### Work task
Among the lines of this listing, count those that include "complex" and state the count by itself.

============

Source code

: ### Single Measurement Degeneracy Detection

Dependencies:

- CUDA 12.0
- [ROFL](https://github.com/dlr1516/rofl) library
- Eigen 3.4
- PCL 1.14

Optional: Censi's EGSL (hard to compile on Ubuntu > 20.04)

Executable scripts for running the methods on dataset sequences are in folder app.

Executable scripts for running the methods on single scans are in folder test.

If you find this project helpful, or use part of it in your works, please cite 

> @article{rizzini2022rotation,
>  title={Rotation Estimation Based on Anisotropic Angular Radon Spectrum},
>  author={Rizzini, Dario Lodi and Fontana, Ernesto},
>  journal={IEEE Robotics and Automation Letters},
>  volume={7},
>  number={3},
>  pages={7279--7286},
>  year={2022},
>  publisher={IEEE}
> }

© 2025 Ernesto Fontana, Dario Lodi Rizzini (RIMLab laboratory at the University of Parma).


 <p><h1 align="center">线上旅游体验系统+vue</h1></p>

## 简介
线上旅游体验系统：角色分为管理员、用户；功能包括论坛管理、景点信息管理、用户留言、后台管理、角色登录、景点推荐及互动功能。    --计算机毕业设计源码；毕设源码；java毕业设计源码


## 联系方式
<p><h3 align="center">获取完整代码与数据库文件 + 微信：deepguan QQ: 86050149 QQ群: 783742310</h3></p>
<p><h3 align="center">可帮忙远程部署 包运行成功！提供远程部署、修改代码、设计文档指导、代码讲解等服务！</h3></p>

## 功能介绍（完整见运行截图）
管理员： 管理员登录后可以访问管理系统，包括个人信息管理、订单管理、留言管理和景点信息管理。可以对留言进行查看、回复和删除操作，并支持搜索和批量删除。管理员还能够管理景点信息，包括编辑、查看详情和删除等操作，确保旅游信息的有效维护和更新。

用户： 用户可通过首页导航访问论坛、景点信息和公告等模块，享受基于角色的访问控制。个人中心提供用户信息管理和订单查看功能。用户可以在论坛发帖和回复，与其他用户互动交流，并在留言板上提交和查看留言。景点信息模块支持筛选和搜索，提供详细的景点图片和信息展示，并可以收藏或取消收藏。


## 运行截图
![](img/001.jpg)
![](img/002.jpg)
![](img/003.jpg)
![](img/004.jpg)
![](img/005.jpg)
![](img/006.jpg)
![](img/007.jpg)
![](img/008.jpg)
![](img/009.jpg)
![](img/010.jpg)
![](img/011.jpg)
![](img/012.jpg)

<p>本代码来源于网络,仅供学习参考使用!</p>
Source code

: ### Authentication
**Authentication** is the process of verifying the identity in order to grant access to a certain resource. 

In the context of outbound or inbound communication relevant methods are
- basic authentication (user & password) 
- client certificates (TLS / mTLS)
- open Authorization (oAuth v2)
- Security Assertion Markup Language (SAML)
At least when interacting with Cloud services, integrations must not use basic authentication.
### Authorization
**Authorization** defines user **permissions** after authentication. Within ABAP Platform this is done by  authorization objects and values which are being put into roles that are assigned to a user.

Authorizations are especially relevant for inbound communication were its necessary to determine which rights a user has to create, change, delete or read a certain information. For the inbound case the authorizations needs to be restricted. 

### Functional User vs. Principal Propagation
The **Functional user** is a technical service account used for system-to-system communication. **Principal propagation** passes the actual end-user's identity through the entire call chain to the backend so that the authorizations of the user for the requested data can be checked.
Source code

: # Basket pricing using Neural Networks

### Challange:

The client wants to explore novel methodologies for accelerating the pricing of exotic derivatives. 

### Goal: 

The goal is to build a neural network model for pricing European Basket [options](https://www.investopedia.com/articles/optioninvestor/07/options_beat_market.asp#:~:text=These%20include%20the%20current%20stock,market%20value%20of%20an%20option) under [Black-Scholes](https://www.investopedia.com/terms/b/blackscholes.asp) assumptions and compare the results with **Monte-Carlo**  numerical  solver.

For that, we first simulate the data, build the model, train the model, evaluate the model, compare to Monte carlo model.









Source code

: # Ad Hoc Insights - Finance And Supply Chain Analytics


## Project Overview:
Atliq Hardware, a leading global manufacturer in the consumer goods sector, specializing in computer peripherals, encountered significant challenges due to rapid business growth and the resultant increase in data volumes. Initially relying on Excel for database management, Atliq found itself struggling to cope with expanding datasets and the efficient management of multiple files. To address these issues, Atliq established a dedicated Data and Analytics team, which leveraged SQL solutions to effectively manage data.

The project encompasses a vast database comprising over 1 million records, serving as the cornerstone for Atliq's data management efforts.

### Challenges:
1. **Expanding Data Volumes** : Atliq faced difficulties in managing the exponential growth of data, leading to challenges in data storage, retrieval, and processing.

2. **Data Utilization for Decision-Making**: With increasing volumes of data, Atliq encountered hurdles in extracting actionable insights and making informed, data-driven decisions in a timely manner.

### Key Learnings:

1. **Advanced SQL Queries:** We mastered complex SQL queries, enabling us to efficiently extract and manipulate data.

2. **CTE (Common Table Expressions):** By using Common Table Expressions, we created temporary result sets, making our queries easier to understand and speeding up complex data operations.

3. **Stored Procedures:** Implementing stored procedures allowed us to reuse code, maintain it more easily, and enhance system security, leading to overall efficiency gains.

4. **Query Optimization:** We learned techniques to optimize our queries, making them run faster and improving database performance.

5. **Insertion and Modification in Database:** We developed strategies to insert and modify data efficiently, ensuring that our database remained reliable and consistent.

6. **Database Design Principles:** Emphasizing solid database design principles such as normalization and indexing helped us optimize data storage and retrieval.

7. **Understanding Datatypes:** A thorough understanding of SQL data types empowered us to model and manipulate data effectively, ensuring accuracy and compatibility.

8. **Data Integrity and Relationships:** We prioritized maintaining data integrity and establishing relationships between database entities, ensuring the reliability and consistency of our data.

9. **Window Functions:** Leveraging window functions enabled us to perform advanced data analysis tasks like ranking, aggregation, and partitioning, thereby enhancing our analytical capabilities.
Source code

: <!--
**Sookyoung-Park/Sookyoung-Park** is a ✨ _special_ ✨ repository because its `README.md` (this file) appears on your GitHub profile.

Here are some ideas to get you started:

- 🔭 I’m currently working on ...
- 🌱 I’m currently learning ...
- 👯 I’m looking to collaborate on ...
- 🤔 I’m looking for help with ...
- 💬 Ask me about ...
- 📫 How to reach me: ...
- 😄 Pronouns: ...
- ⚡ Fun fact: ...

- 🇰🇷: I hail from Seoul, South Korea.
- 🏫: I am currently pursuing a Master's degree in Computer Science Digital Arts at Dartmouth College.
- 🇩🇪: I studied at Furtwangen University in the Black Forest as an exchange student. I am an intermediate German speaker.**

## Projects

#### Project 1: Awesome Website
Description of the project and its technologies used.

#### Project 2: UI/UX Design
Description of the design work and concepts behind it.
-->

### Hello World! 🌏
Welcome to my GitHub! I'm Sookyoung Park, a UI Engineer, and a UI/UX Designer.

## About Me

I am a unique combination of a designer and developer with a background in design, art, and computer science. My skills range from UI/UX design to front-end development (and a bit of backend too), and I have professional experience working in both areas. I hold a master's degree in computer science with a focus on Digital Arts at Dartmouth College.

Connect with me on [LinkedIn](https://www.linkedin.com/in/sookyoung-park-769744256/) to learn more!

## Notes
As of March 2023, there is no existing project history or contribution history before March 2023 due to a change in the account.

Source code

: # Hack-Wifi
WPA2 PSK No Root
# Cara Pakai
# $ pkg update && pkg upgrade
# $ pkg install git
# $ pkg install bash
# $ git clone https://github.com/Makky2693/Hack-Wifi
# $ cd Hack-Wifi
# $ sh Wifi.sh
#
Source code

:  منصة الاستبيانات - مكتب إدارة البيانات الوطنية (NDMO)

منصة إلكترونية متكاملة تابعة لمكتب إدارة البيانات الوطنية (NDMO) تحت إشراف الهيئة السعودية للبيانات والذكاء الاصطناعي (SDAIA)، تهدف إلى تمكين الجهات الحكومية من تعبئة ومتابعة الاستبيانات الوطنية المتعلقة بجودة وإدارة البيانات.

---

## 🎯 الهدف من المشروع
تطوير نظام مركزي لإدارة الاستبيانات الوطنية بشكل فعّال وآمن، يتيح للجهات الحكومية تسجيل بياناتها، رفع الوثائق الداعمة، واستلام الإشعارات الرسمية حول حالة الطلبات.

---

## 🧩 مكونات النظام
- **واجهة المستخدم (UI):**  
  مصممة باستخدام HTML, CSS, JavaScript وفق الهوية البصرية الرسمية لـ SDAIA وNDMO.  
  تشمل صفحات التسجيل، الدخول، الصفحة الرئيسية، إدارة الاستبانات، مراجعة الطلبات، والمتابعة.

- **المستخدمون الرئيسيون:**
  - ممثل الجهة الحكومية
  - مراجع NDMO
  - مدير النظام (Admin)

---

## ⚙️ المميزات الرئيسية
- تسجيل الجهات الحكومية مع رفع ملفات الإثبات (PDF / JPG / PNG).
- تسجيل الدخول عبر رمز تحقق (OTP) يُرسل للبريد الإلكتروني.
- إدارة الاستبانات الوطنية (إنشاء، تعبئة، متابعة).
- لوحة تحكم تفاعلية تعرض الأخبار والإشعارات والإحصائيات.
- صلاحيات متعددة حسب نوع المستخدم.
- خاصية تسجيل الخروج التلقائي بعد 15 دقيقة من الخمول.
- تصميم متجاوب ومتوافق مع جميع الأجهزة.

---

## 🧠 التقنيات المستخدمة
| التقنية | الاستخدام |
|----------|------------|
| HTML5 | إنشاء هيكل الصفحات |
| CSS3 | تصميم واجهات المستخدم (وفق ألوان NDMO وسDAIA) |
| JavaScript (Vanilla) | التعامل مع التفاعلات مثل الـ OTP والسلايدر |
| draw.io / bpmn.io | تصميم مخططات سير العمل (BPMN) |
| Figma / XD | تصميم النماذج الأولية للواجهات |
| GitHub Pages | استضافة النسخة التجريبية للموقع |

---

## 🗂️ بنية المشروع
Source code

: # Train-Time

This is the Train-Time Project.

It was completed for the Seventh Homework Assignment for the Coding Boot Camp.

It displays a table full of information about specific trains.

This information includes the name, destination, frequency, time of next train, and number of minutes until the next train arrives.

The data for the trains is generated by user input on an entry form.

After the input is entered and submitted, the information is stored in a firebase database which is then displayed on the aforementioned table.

============

### Exercise output
2